Caius Bracus esquissa un sourire, il s’était attendu à cette réponse.
- Ne penses tu pas être un peu jeune pour mourir Hermias de Sparte ?
Le jeune homme haussa à nouveau les épaules.
- Peu importe quand frappe la mort du moment qu’on l’accueille une arme à la main.
Caius Bracus acquiesça, ce garçon était peut-être le champion qu’il recherchait.
- Je vais te faire une offre mon garçon. En tant que sénateur, il est en mon pouvoir de racheter ta vie à Rome, ce qui veut dire qu’elle m’appartiendra. Tu suivras un enseignement martial dans l’école de gladiateurs la plus prestigieuse de la ville et tu combattras dans l’arène pour moi. Tu devras faire tes preuves chaques jours pour rester en vie mais si tu as quelques dons comme j’en ai l’impression, tu n’auras plus jamais besoin de voler pour te nourrir.

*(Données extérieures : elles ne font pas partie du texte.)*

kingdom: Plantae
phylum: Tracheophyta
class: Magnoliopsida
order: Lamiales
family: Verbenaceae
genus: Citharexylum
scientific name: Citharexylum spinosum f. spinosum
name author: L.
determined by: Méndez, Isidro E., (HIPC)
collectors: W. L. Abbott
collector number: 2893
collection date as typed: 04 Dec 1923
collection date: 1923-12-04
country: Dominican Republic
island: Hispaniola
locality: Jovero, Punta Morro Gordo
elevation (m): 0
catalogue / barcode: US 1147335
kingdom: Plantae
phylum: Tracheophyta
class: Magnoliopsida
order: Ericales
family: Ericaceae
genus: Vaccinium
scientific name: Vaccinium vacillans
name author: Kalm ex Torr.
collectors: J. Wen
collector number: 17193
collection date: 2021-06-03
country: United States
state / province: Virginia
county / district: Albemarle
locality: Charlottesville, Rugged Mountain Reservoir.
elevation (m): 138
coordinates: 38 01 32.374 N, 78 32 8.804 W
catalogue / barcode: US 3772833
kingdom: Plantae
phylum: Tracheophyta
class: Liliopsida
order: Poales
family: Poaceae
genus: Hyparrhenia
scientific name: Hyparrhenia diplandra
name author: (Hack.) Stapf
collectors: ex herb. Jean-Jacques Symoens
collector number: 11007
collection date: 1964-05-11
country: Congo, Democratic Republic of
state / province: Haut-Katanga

Apres une courte pause, il rajouta en le fixant dans les yeux.
- Tu devrais saisir ta chance mon garçon, crois-en mon expérience…
Hermias observa les cicatrices sur le visage du sénateur et esquissa un sourire.
- J’accepte de vous servir et vous reconnaît un droit de vie et de mort sur moi.
Alea jacta est, il serait gladiateur.